Denis Côté l’a souvent affirmé, CARCASSES est son film préféré parmi toutes ses réalisations. Son 4e long métrage est arrivé tout de suite après ELLE VEUT LE CHAOS, œuvre que le cinéaste voulait plus grand public mais qui en a laissé plusieurs dubitatifs. En grande partie en réaction, mais aussi par amour du cinéma, Côté propose alors un véritable ovni cinématographique, dans lequel la fiction happe le réel sans trop crier gare.
CARCASSES c’est avant tout un lieu, un immense cimetière à aire ouverte de bagnoles qui agonisent au soleil. Sans pouvoir nous situer au cœur de ce décor aux allures post-apocalyptiques, nous y découvrons Jean-Paul Colmor toujours occupé à démembrer ses carrosseries tel un docteur Frankenstein. Le vieil homme vif et efficace semble être prisonnier de sa propre ambition, cette idée folle de tout vouloir conserver, comme s’il savait l’arrivée d’un drame prochain que nous ignorons encore. Mais plutôt que de nous faire un portrait humain et chaleureux de ce charmant monsieur atypique, Côté explore davantage l’univers dans lequel il évolue pour mieux en cerner sa singularité.
Colmor ne semble pas se soucier trop de la caméra. Nous le voyons travailler fort, manger mécaniquement, travailler fort, répondre gentiment à des clients, travailler fort, suivre des leçons d’espagnol sur cassette… Et doucement, entre quelques coups de marteau, la musique divine de Gustave Mahler nous emporte, rendant chaque geste du vieillard héroïque, dieu mortel du métal et du boulon.
Comme pour défier son protagoniste, sachant très bien que c’est lui-même en tant que cinéaste que Côté met à l’épreuve (et nous aussi en tant que spectateurs), quatre jeunes trisomiques armés débarquent sur les terres de Colmor. Ces personnages bien réels sortent de leurs sacs la fiction qui s’invite subitement dans le quotidien du ferrailleur.
CARCASSES est un long métrage réjouissant pour tous les cinéphiles qui n’ont pas peur des propositions formelles en marge des productions commerciales. Sélectionné à la Quinzaine des réalisateurs en 2009, le réalisateur de CURLING a eu l’effet escompté, polarisant les avis, très loin de toute unanimité. Bref, le triomphe pour le Denis Côté rebelle de l’époque.

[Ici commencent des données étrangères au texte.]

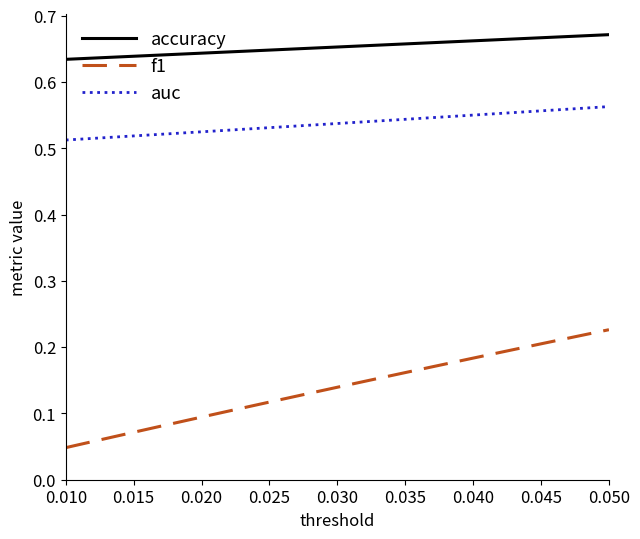

Which series has the largest total across all categories?

accuracy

Il est désormais possible de voir dans cet essai cinématographique tourné dans l’urgence et avec comme seul budget celui d’une résidence d’artiste, le canevas des futurs BESTIAIRE et QUE TA JOIE DEMEURE. Si ces films se font naturellement écho, ils ne sont pas pour autant des calques les uns des autres. Il en demeure ce désir fort de surprendre, de déstabiliser nos regards engourdis, de défricher des territoires nouveaux dans un art centenaire toujours prêt à l’exploration des plus audacieux.
Côté n’est pas le seul à traverser la frontière entre le réel et la fiction. Il y a une très forte raisonnante avec le français Jean-Charles Hue qui nous offrait quelques mois après le CARCASSES de Côté, LA BM DU SEIGNEUR. Filmant les Yéniches, communauté de gens du voyage, Hue immisce également de la fiction dans leur quotidien. Mais contrairement à Côté, Hue est attaché à ses sujets, ayant vécu plus d’une dizaine d’années parmi eux. Il a même tourné avec les mêmes protagonistes, une excellente fiction au titre évocateur, MANGE TES MORTS.
Peu importe ses prochains projets, nous souhaitons ardemment que Denis Côté poursuivent ses « accidents cinématographiques », désormais nécessaires dans nos paysages souvent trop gris.